## Task prompt
The listing below is to be copied exactly, with pictures excluded.

## Exercise inputs
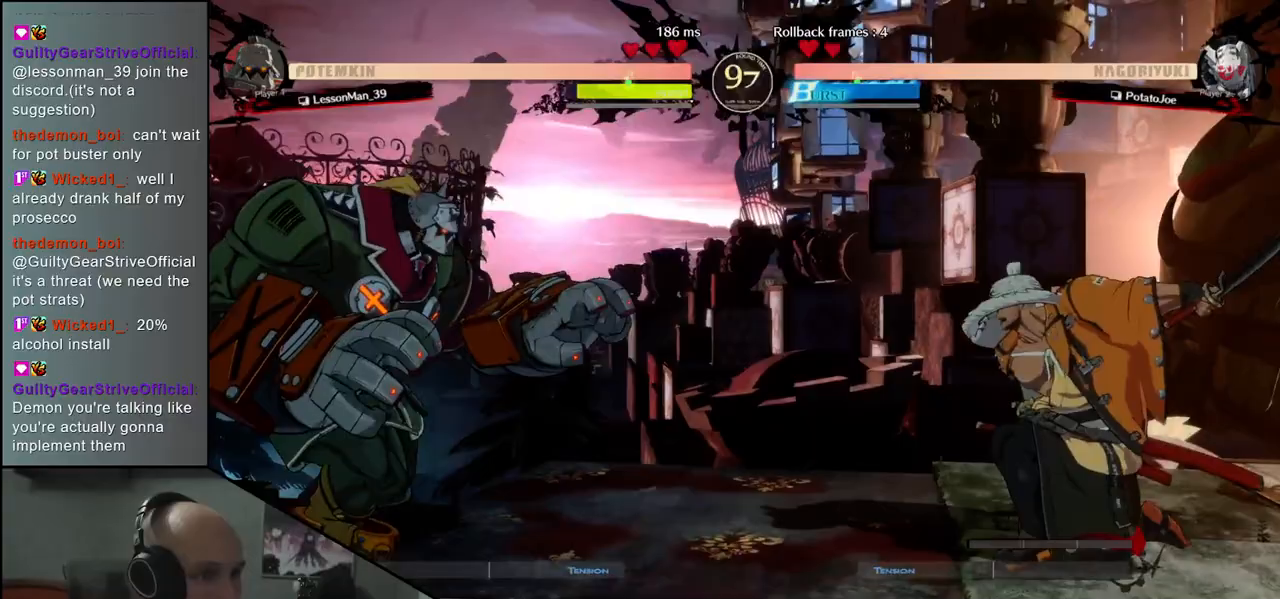
Gameplay with a controller (arcade stick); each line is a JSON object with the inputs held at the frame after it (dt_ms = milliseconds from this image to that frame). "events" lists button and stick changes between this image and that frame as [ms after this image, input, new state], when the widget could be followed in between. Not read: L3 R3.
{"dt_ms": 500, "buttons": [], "left_stick": "right", "events": []}
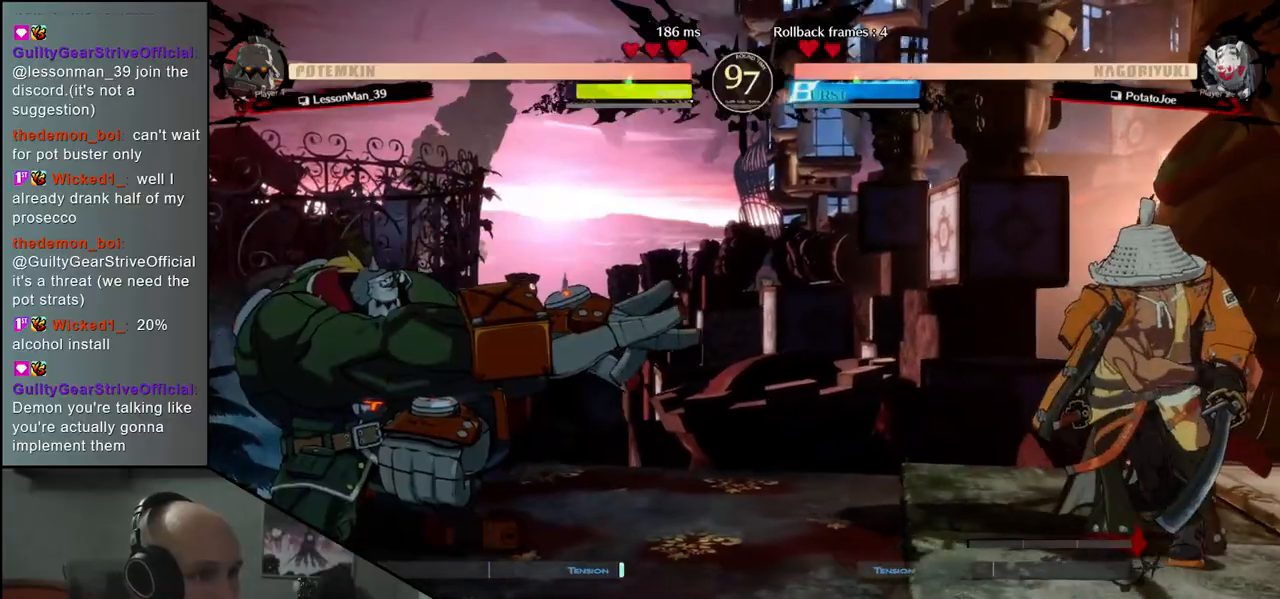
{"dt_ms": 500, "buttons": [], "left_stick": "right", "events": [[117, "left_stick", "down"], [167, "left_stick", "left"], [233, "left_stick", "up"], [300, "left_stick", "right"]]}
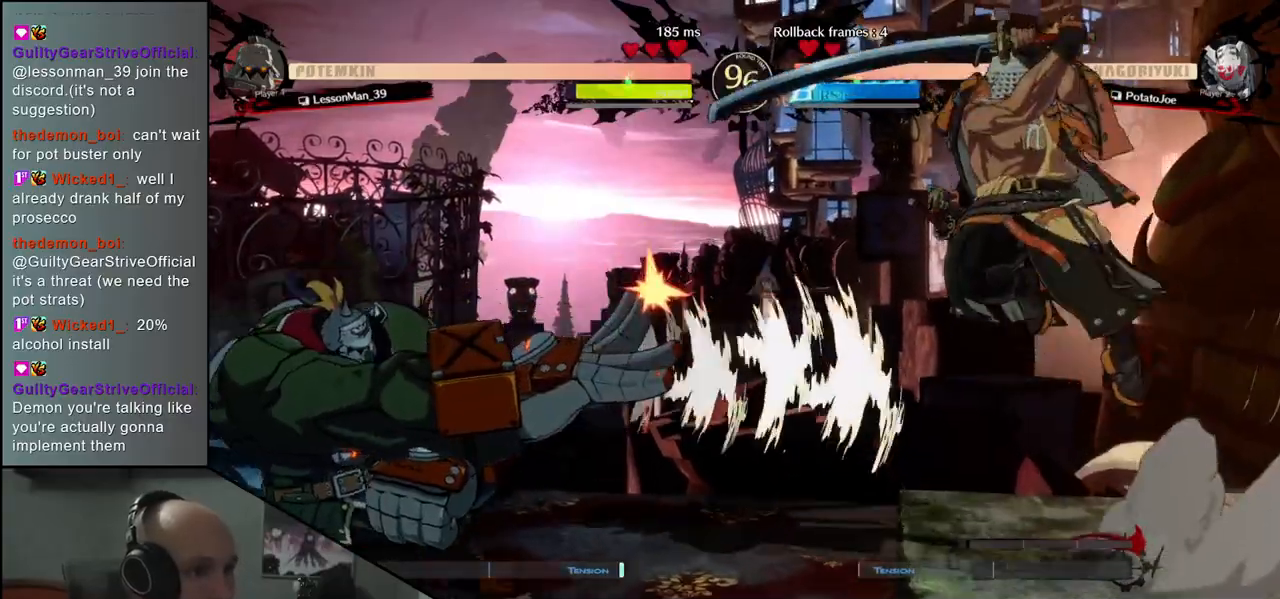
{"dt_ms": 500, "buttons": ["TRIANGLE"], "left_stick": "center", "events": [[283, "TRIANGLE", "down"], [333, "left_stick", "center"], [367, "TRIANGLE", "up"], [483, "TRIANGLE", "down"]]}
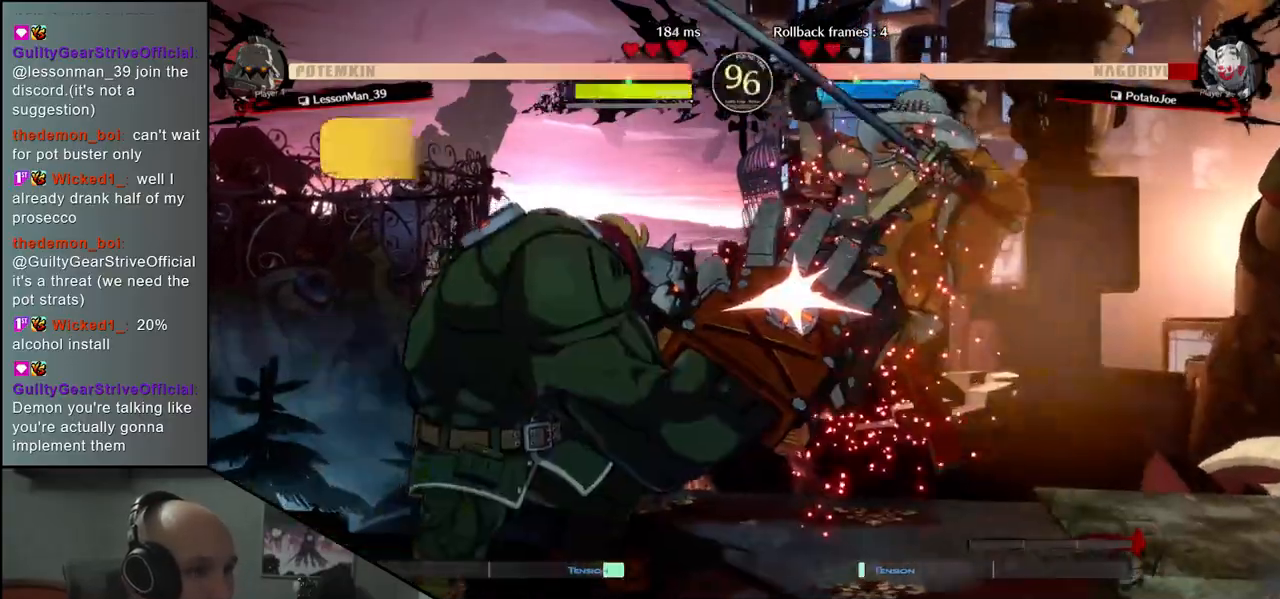
{"dt_ms": 1000, "buttons": [], "left_stick": "right"}
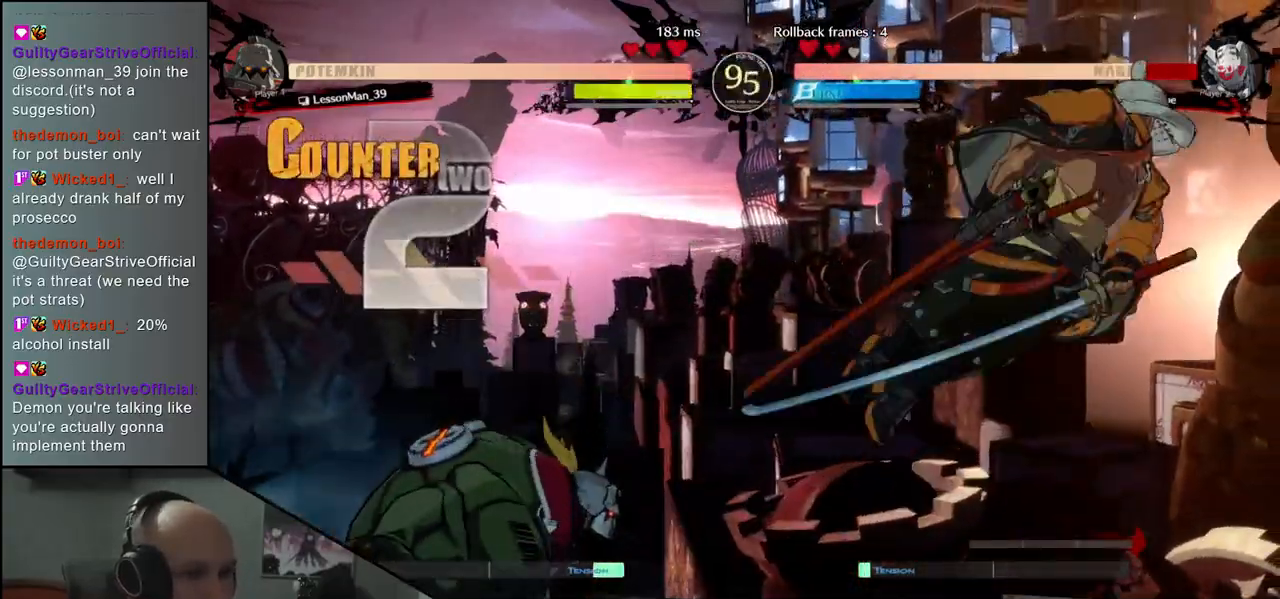
{"dt_ms": 500, "buttons": [], "left_stick": "right", "events": []}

## Expected output
Gameplay with a controller (arcade stick); each line is a JSON object with the inputs held at the frame after it (dt_ms = milliseconds from this image to that frame). "events" lists button and stick changes between this image and that frame as [ms after this image, input, new state], when the widget could be followed in between. Not read: L3 R3.
{"dt_ms": 500, "buttons": [], "left_stick": "right", "events": []}
{"dt_ms": 500, "buttons": [], "left_stick": "right", "events": [[117, "left_stick", "down"], [167, "left_stick", "left"], [233, "left_stick", "up"], [300, "left_stick", "right"]]}
{"dt_ms": 500, "buttons": ["TRIANGLE"], "left_stick": "center", "events": [[283, "TRIANGLE", "down"], [333, "left_stick", "center"], [367, "TRIANGLE", "up"], [483, "TRIANGLE", "down"]]}
{"dt_ms": 1000, "buttons": [], "left_stick": "right"}
{"dt_ms": 500, "buttons": [], "left_stick": "right", "events": []}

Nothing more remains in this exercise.